Ibu berasumsi apakah selama ini suamiku menyimpan uang untuk dirinya sendiri. Bahkan, untuk biaya yang tergolong ringan pun ia harus meminta-minta kepada orang lain.
Lagi-lagi sesak dadaku rasanya…
***
Aku sebagai istrimu, sangat paham kalau kondisi perekonomian kita memang sedang ‘tidak tertata’. Tetapi, aku mohon dengan sangat jangan lupakan kewajiban-kewajiban sebagai seorang ayah dan suami (karena aku wajib mengingatkan kalau kamu lupa).
Di samping ada nafkah batin (seks, kasih sayang, spiritualitas), ada juga nafkah lahir berupa materi seperti biaya-biaya operasional rumah tangga, biaya uang belanja bulanan serta uang nafkah seperti yang tercantum di buku nikah.
Namun, aku tidak mau meminta lebih. Berapa pun aku terima.
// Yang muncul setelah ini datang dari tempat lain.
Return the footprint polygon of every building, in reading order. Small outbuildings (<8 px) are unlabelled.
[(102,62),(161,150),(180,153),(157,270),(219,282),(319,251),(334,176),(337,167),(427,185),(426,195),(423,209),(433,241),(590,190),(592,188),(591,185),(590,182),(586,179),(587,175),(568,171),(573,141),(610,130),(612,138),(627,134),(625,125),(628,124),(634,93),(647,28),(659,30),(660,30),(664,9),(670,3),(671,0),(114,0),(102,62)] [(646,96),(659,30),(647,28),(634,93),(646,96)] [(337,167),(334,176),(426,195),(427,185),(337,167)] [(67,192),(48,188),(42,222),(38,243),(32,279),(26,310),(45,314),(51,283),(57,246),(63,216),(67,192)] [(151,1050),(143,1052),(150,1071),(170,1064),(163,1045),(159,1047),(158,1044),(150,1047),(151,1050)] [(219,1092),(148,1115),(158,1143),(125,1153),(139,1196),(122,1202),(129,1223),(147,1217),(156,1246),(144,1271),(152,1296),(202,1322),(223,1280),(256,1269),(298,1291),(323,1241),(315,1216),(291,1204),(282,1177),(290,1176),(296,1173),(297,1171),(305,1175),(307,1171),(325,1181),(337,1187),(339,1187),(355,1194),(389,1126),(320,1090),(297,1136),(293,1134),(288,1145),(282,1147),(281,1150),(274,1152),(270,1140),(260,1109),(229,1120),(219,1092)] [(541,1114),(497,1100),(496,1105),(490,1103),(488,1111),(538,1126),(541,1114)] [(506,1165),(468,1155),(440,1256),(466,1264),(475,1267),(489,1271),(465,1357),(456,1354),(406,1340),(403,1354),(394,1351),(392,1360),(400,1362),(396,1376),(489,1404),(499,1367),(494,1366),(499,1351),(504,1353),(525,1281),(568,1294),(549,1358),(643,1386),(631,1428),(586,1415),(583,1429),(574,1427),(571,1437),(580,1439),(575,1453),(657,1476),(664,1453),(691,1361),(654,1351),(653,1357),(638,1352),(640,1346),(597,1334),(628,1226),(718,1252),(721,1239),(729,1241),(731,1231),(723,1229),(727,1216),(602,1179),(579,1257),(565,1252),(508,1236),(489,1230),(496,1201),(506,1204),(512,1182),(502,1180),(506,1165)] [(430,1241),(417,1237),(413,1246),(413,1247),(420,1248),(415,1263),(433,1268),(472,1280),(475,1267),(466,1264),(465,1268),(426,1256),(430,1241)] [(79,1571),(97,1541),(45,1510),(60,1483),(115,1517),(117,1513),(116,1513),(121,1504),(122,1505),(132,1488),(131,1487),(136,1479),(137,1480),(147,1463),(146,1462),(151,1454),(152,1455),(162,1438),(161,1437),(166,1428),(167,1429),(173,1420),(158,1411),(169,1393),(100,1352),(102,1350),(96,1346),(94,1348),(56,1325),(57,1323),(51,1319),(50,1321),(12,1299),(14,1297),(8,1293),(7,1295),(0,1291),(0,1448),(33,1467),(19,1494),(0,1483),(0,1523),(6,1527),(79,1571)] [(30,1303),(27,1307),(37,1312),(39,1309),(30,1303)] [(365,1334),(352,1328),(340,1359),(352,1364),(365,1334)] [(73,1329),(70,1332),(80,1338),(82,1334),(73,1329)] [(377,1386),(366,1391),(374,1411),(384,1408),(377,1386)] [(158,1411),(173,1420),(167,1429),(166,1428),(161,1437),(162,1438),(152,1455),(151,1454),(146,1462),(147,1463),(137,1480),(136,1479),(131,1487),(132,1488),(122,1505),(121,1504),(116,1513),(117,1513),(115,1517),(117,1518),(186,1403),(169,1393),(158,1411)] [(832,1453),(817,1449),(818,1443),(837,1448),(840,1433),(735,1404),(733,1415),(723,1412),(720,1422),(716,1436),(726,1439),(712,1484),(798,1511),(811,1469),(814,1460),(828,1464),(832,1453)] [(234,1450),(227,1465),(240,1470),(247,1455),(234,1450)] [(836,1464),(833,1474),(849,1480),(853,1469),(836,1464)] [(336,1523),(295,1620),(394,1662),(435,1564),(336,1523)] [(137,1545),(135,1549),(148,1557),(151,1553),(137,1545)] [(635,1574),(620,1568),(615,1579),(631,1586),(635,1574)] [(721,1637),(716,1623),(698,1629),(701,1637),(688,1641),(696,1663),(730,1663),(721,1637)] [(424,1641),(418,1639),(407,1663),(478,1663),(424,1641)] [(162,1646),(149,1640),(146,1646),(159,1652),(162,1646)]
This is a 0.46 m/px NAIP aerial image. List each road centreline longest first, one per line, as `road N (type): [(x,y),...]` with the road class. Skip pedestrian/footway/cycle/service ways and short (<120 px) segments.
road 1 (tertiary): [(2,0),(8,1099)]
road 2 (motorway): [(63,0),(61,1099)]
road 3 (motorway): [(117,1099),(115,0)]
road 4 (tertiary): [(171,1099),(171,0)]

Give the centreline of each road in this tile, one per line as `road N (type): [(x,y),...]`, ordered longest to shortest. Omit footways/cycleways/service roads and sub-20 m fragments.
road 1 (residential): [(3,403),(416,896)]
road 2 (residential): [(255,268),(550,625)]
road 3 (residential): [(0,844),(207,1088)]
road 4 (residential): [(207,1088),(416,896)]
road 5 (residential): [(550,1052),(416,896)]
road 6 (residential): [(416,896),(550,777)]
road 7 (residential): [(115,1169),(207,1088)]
Tapi, kadang-kadang aku juga merasa jengah dan sedikit ‘malu’ mendengar perkataan orang, “Sebagai laki-laki kok malah minta uang ke istri?”, “kemana uang hasil suami bekerja?”, “kenapa dia sangat sayang dengan uangnya?, padahal dia wajib memprioritaskan menafkahi keluarganya”, “kenapa dia mampu membeli barang-barang rongsokan ratusan ribu, tetapi tidak mampu membayar operasional rumah tangga?”